Some original Cockettes had already jumped ship by then, including original driving force Hibiscus aka George Harris, who founded the like-minded but more spiritually focused Angels of Light. (It remains debated whether he is the blond "flower child" in that famous 1967 photo where a beautiful boy in a sweater inserts daisy into the rifle of a National Guardsman during an anti-Vietnam War protest.)

The last Cockettes show Journey to the Center of Uranus, staged in SF mid-1972, featured Divine—imported from Baltimore in the year of Svengali John Waters’ breakthrough Pink Flamingos. Other subsequently famous, variably short-termed Cockettes include 1970s disco superstar Sylvester and L.A. punk pioneer (via band The Screamers) Tomata duPlenty. The latter’s original stage-to-screen New Wave musical Population: 1 has recently been released to DVD, and he’s terrifically charismatic in it.

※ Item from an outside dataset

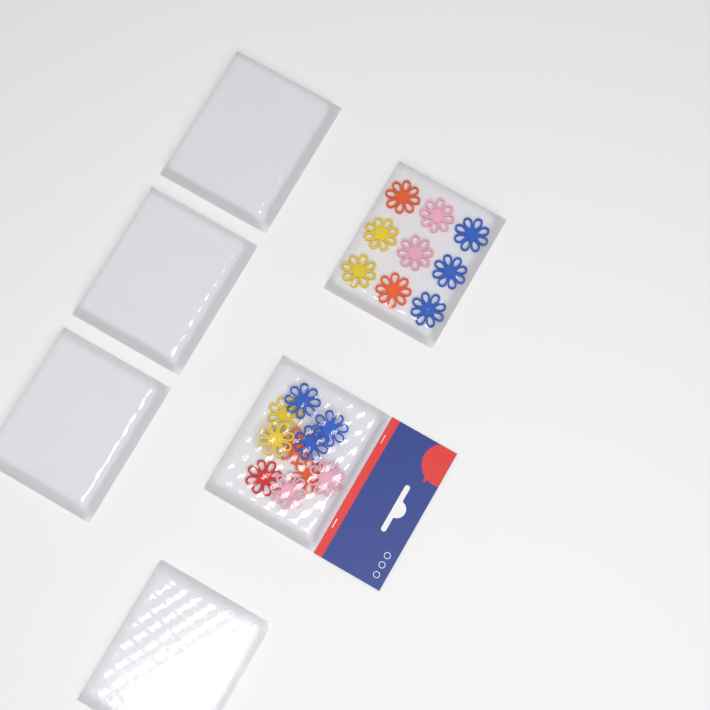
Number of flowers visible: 19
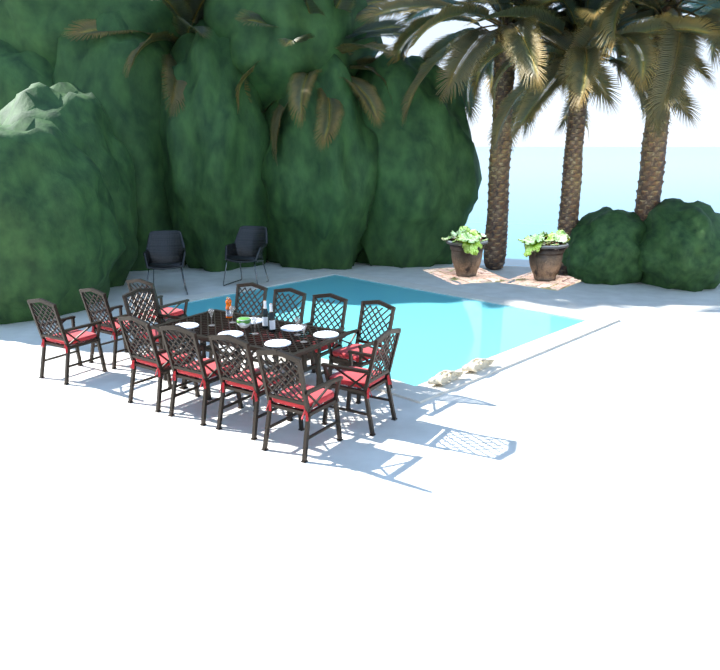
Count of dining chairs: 13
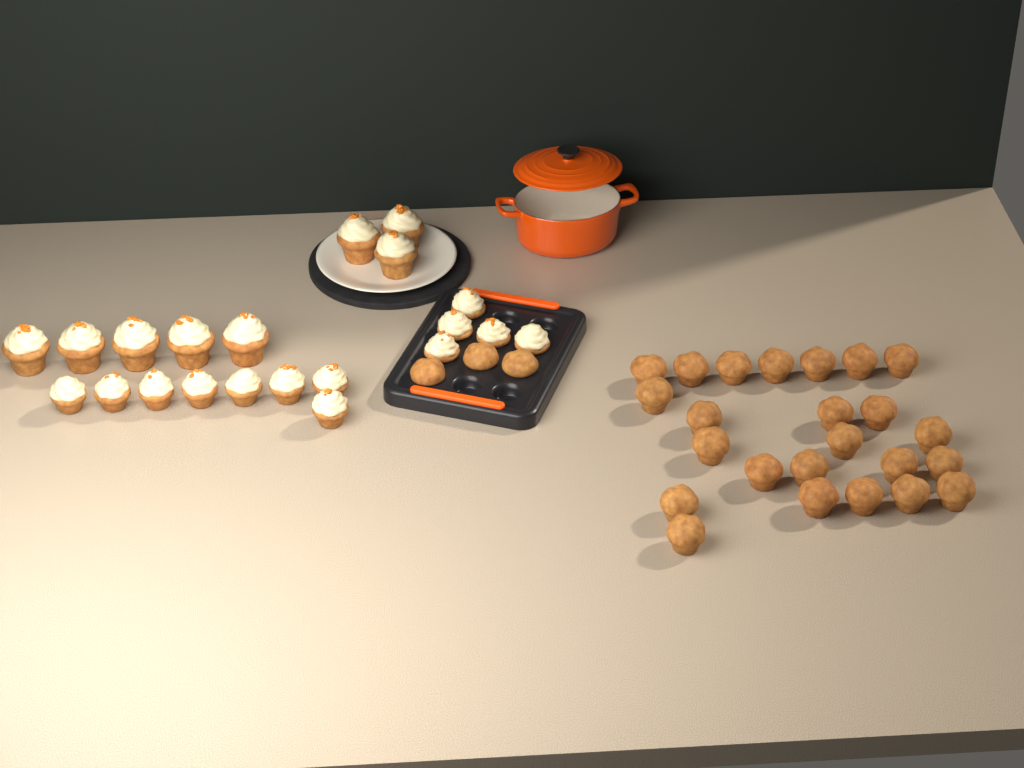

The 16mm films on the SFMOMA bill are equally rare in terms of original exposure and infrequent revival. The half-hour 1971 Tricia’s Wedding is a riotous parody of the Nixon White House’s nuptials for its First Daughter. As things rapidly degenerate from A to Bacchanalia—celebrity regime critic Eartha Kitt dumps LSD in the punchbowl—figures including Tricky Dick, Rev. Billy Graham, Indira Gandhi, Mamie Eisenhower, Mahalia Jackson and more are most outrageously caricatured. No wonder this camp orgy was an inspirational touchstone for Waters.

Its director "Sebastian" will be present at the SFMOMA event. As will Syd Dutton, whose 25-minute "Palace"(co-directed with Scott Runyon) takes a backstage look at the Cockettes’ Halloween spectacular "Les Ghouls." Not present will be Michael Kalmen, the late writer-director of final, most epic Cockettes screen endeavor Elevator Girls in Bondage. This 1972 near-feature (56 minutes!) features the familiar likes of Miss Harlow, Hibiscus, Rumi, Pristine Condition, plus Kalmen himself in a torrid tale of drag queens gone psychedelically, Marxist-pedagogically amuck.

Outrageousness that echoes through the ages—now that’s an artistic legacy the original Cockettes might’ve fantasized for themselves. Forty years later, their fantasy is reality.